Most Americans raised at the bottom of the income ladder never reach the middle rung. This report, “Moving On Up,” examines the traits of those who are able to move up from their starting place at the bottom of the income ladder to the second rung, or even to the middle of the income distribution.
One of the hallmarks of the American Dream is equal opportunity: the belief that anyone who works hard and plays by the rules can achieve economic success. Polling by The Pew Charitable Trusts finds that 40 percent of Americans consider it common for a person in the United States to start poor, work hard, and become rich.
View charts from the report
But that rags-to-riches story is more prevalent in Hollywood than in reality. In fact, 43 percent of Americans raised at the bottom of the income ladder remain stuck there as adults, and 70 percent never make it to the middle.
What is the difference between those who move up from the bottom and those who don’t? This brief reviews the key findings of this research to understand how various factors play a role in upward mobility.
This research reveals:
- College graduates were over 5 times more likely to leave the bottom rung than non-college graduates.
- Dual-earner families were over 3 times more likely to leave the bottom rung than single-earner families.
- Whites were 2 times more likely to leave the bottom rung than blacks.
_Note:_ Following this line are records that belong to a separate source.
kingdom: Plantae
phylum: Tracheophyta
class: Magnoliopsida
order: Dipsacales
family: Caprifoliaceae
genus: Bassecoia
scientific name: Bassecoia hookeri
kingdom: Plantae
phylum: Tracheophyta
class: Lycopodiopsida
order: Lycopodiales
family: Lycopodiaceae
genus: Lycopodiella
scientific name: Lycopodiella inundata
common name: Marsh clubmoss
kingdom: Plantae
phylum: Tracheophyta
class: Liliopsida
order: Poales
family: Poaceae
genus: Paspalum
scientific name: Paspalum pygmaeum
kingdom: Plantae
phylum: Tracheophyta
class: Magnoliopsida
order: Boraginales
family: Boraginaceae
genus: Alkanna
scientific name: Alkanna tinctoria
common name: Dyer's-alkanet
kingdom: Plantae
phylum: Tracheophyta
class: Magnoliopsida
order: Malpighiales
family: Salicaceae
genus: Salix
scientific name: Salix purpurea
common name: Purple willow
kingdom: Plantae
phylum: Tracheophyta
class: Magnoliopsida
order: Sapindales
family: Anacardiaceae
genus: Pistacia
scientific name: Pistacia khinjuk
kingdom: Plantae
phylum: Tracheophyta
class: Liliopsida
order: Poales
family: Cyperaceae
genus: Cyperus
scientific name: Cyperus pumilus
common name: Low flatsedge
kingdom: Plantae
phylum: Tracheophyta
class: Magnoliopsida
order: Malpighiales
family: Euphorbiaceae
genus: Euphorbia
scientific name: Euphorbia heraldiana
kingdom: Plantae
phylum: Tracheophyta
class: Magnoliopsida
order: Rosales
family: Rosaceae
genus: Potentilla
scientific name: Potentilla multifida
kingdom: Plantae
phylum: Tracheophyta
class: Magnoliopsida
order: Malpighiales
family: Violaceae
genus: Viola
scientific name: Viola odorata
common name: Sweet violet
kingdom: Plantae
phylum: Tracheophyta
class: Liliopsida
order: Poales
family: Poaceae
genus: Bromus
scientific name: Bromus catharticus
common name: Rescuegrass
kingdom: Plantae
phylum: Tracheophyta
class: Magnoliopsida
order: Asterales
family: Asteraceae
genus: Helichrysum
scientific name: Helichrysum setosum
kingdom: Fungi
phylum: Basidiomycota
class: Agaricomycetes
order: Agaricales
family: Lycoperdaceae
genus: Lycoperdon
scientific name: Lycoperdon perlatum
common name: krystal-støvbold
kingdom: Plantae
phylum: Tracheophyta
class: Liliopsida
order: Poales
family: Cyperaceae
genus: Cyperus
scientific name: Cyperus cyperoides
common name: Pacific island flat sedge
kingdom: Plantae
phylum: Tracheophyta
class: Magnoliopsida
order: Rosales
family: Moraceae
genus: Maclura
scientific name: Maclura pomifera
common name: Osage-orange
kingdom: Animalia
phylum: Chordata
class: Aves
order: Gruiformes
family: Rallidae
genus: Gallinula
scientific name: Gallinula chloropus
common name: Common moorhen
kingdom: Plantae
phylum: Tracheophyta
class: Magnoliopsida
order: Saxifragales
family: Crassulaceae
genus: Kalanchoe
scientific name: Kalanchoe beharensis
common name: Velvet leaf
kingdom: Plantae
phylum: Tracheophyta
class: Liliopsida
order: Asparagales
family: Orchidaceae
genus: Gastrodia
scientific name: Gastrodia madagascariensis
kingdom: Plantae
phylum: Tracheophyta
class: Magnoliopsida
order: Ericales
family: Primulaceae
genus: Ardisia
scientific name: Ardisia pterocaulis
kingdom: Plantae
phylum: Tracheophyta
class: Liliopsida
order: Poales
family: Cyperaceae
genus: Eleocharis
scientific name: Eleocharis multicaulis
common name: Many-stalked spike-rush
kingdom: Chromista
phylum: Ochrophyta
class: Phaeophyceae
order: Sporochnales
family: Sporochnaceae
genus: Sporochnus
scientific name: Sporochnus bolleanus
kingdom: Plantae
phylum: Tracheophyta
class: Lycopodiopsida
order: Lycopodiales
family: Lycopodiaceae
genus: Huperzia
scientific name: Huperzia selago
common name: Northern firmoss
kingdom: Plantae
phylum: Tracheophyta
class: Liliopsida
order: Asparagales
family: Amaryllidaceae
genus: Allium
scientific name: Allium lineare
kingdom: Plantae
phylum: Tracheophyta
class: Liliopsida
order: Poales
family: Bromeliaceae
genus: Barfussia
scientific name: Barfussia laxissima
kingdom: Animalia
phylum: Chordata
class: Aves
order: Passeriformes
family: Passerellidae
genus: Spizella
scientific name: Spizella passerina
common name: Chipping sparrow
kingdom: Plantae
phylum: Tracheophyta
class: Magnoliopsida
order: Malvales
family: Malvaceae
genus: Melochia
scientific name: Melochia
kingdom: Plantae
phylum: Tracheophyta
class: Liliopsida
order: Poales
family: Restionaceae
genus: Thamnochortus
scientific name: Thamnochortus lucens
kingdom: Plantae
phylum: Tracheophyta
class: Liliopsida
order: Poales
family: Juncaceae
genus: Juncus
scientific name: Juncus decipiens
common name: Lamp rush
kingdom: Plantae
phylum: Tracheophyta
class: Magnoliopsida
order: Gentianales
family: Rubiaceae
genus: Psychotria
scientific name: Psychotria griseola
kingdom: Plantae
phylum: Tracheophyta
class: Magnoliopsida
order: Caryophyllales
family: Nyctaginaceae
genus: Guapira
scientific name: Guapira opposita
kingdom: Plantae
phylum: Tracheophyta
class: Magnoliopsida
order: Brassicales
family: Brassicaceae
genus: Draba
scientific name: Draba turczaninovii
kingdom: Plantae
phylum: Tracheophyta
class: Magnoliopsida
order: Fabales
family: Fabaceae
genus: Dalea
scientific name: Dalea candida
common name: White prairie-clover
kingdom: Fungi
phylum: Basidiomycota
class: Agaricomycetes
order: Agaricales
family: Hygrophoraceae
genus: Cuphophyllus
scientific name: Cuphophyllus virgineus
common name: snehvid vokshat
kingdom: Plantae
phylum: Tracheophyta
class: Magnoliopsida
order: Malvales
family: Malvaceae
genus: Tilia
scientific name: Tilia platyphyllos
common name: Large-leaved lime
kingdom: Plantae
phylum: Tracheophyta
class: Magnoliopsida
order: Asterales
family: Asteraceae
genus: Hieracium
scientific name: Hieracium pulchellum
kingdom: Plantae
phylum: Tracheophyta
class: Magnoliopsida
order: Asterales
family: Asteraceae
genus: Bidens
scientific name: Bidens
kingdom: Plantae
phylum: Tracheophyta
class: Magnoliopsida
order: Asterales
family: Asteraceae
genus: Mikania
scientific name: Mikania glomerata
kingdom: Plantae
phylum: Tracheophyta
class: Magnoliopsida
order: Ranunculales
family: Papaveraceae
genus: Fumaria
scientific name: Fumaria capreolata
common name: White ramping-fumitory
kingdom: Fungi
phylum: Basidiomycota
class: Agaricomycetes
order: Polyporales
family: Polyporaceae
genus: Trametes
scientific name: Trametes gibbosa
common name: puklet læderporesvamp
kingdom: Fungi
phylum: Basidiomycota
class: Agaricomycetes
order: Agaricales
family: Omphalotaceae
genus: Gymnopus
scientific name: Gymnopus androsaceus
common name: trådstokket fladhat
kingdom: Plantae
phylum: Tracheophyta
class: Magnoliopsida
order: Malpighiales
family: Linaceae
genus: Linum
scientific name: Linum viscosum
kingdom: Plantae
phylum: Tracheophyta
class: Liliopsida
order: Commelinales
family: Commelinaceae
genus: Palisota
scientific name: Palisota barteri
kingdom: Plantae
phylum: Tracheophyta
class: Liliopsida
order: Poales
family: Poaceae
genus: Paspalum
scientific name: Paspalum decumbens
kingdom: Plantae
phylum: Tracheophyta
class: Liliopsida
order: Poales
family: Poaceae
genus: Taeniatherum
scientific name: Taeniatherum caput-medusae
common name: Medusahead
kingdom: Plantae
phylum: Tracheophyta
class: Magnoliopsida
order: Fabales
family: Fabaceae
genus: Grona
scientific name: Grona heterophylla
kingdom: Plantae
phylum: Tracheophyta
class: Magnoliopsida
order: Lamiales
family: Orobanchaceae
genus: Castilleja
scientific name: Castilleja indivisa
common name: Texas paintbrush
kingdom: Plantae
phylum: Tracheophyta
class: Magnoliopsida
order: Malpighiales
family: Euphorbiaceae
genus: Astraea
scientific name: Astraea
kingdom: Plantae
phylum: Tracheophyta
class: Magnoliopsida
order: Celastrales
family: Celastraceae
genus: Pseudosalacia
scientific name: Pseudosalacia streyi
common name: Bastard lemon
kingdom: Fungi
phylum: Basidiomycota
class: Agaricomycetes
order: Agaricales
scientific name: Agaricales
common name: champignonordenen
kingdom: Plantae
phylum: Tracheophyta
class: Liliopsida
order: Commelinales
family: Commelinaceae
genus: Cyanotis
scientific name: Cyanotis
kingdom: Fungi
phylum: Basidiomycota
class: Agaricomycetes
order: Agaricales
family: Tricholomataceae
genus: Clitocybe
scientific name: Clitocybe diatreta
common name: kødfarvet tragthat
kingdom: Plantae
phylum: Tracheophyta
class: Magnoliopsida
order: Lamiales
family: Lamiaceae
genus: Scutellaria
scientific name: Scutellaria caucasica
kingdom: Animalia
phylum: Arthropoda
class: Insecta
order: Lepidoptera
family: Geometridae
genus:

Additionally, Pew’s analysis examined the intersection between income and wealth, and found that the health of family balance sheets—including accumulated savings and wealth—are related to income mobility prospects. Households with financial capital, such as liquid savings or other readily available assets such as stocks, were more likely to leave the bottom of the economic ladder. In other words, movement up the income and wealth ladders was connected, and economically secure families were also the most likely to be upwardly mobile.